[Opening Data for review section]
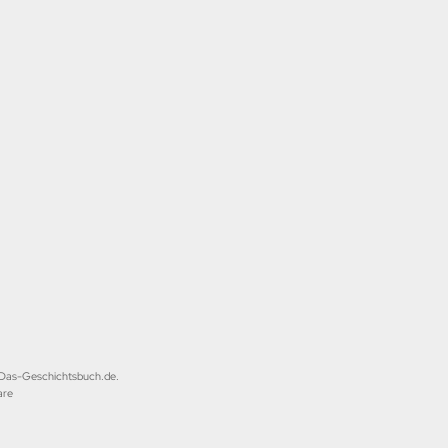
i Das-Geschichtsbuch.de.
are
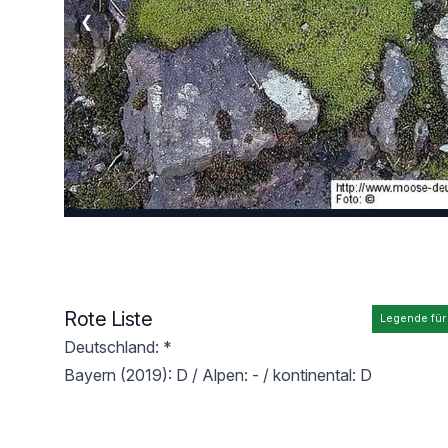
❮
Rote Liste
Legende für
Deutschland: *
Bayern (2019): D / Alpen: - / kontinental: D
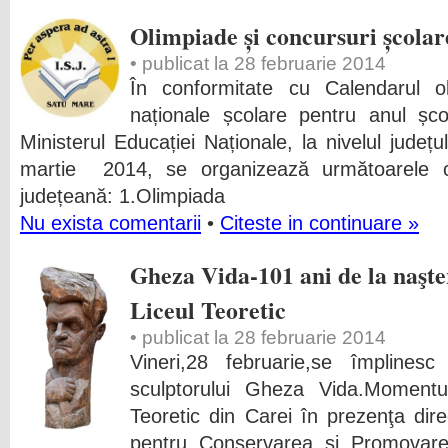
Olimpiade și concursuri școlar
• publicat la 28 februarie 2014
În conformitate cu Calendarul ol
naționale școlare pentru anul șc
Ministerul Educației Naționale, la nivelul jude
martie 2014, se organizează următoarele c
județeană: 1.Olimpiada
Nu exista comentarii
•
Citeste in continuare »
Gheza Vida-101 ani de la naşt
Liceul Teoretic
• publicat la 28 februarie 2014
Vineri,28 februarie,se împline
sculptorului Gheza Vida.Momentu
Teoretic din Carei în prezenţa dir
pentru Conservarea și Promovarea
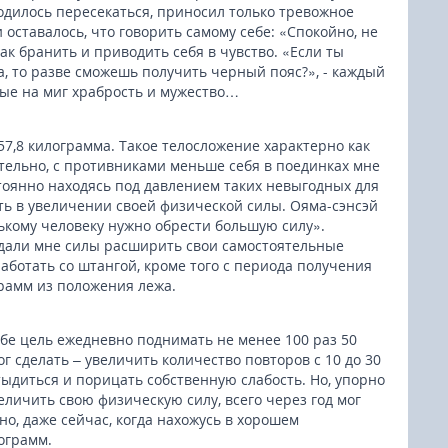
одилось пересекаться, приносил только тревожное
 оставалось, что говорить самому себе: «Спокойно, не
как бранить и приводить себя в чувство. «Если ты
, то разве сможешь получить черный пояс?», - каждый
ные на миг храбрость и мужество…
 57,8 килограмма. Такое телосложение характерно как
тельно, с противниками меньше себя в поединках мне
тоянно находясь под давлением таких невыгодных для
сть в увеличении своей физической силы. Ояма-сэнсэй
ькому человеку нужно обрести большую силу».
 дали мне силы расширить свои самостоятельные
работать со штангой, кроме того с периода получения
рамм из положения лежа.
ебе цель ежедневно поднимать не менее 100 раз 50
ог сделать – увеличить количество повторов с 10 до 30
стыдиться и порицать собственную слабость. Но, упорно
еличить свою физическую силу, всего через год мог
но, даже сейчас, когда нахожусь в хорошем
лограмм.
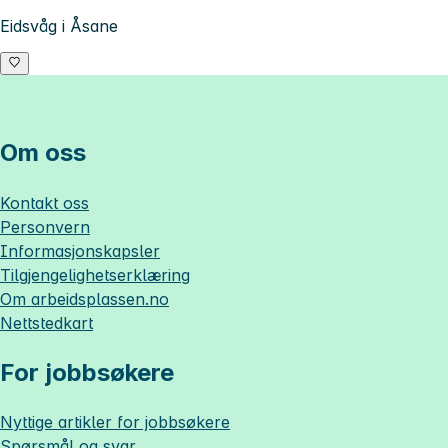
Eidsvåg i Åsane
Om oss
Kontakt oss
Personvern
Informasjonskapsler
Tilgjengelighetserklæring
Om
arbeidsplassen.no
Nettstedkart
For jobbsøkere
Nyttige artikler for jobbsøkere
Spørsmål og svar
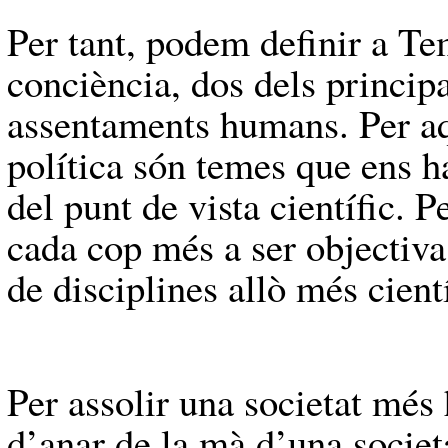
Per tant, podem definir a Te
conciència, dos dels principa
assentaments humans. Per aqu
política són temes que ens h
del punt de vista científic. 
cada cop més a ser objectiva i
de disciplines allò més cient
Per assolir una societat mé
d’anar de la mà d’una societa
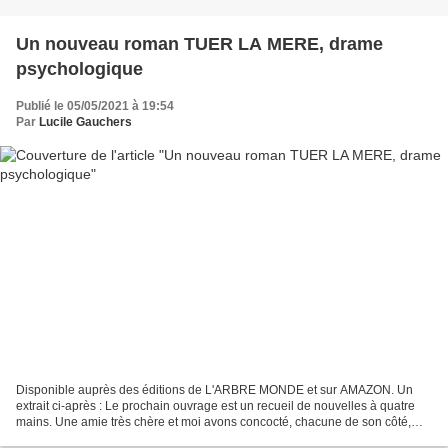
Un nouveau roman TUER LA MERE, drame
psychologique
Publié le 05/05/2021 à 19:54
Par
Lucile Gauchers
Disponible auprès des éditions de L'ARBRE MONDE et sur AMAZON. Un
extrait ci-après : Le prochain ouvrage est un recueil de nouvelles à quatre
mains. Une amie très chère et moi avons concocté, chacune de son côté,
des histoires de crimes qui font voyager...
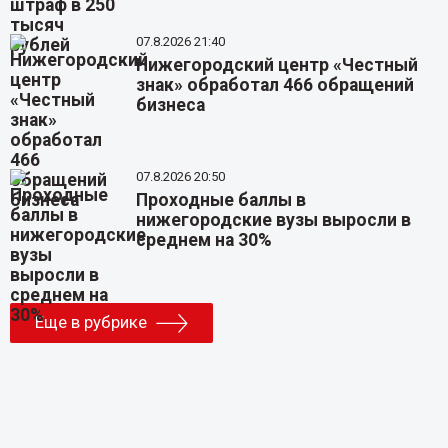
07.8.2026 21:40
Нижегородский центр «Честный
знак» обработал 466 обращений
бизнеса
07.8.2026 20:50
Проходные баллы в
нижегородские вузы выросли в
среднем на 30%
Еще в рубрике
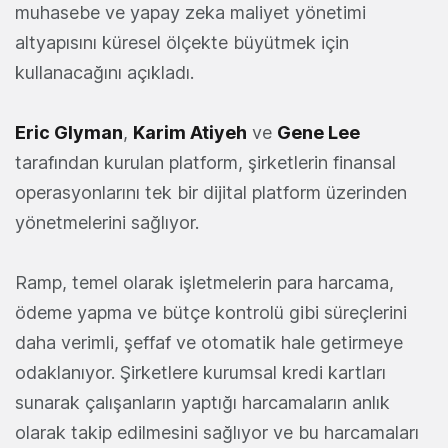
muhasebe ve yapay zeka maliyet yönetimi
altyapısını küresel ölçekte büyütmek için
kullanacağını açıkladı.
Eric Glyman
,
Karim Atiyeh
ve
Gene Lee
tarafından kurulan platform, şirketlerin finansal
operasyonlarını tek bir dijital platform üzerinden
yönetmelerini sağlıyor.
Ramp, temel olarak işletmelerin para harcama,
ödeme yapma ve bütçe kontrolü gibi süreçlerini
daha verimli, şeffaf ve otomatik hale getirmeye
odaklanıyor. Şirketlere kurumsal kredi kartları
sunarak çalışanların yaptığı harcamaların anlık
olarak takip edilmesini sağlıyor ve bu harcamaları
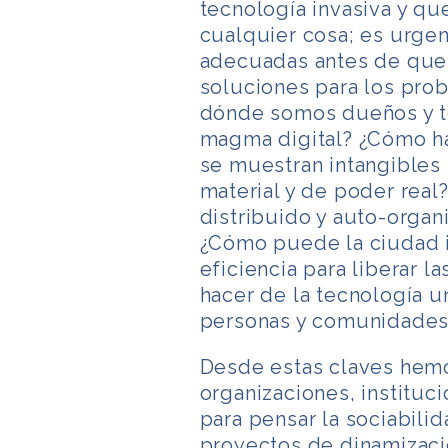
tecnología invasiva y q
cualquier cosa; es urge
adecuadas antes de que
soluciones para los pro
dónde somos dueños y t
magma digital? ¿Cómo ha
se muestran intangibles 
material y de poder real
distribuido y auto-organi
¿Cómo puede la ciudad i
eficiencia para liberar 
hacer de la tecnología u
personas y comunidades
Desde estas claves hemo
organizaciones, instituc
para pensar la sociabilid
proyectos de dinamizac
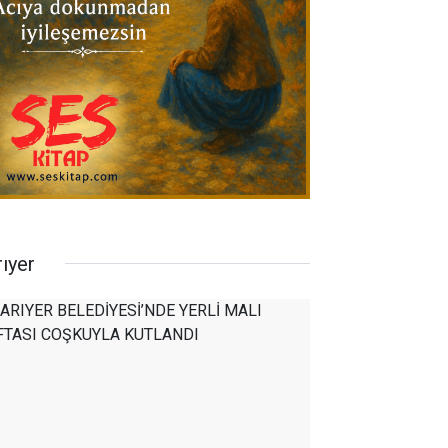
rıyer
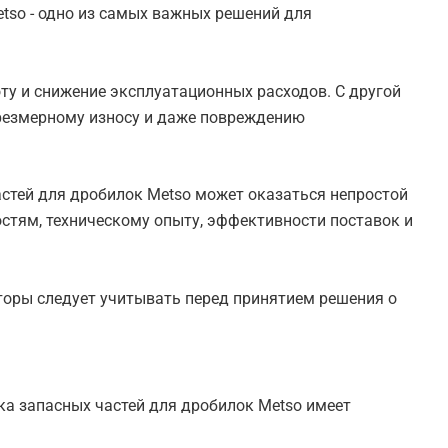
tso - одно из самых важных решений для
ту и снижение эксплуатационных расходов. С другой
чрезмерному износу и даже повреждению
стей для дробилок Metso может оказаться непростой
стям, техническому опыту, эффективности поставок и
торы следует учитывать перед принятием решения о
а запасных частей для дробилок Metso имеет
[Closing Data for review section]
[Opening Data for review section]
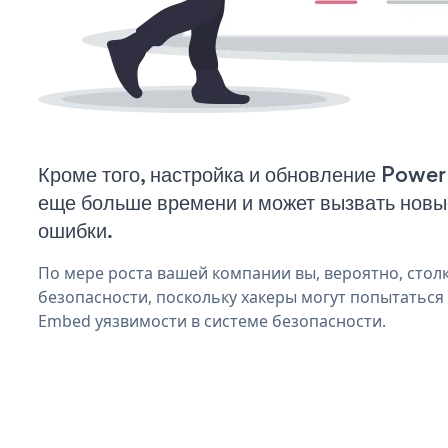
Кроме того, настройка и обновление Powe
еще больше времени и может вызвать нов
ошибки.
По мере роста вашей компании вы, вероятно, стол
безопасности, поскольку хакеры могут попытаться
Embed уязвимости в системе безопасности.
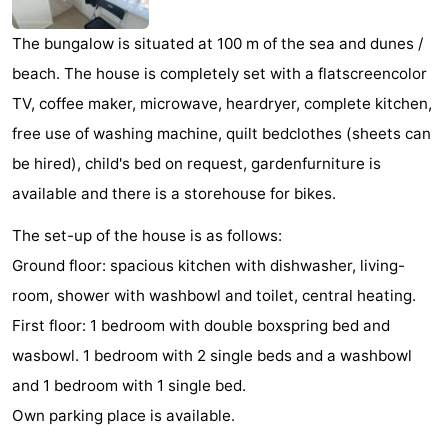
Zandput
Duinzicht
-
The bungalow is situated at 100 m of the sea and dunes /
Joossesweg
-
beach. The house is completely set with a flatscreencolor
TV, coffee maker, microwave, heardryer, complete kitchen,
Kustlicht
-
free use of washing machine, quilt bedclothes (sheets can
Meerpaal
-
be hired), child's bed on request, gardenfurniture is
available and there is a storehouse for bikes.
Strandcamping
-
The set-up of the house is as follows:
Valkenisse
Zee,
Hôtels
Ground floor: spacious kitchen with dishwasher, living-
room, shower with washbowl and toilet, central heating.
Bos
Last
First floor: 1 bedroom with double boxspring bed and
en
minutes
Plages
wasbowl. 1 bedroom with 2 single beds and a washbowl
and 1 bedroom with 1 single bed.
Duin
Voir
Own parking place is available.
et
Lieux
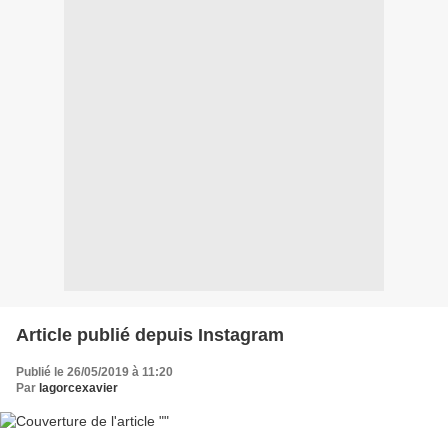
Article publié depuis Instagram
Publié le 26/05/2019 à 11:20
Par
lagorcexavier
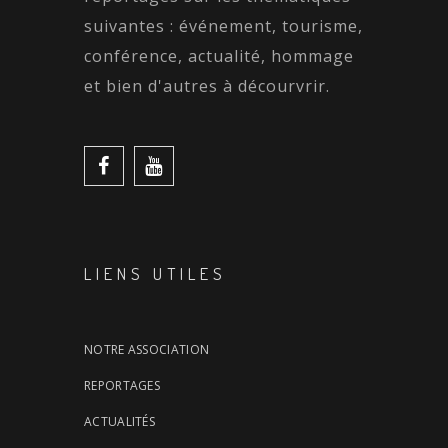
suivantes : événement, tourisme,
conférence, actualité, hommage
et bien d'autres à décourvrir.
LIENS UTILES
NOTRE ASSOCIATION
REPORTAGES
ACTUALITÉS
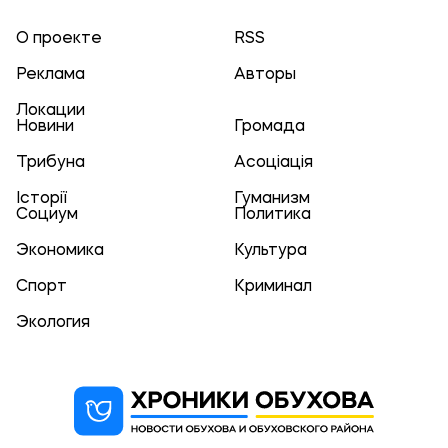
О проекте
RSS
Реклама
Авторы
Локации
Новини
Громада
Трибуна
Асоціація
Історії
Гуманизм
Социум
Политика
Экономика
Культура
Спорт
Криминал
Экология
[Closing Data for review section]
Work required
Your answer should be the lines above, word for word, from the line with "но, даже сейчас, когда нахожусь в хорошем" through the line with "Disponible auprès des", minus the pictures.

Written answer
но, даже сейчас, когда нахожусь в хорошем
лограмм.
Eidsvåg i Åsane
Om oss
Kontakt oss
Personvern
Informasjonskapsler
Tilgjengelighetserklæring
Om
arbeidsplassen.no
Nettstedkart
For jobbsøkere
Nyttige artikler for jobbsøkere
Spørsmål og svar
Per tant, podem definir a Te
conciència, dos dels principa
assentaments humans. Per aqu
política són temes que ens h
del punt de vista científic. 
cada cop més a ser objectiva i
de disciplines allò més cient
Per assolir una societat mé
d’anar de la mà d’una societa
Un nouveau roman TUER LA MERE, drame
psychologique
Publié le 05/05/2021 à 19:54
Par
Lucile Gauchers
Disponible auprès des éditions de L'ARBRE MONDE et sur AMAZON. Un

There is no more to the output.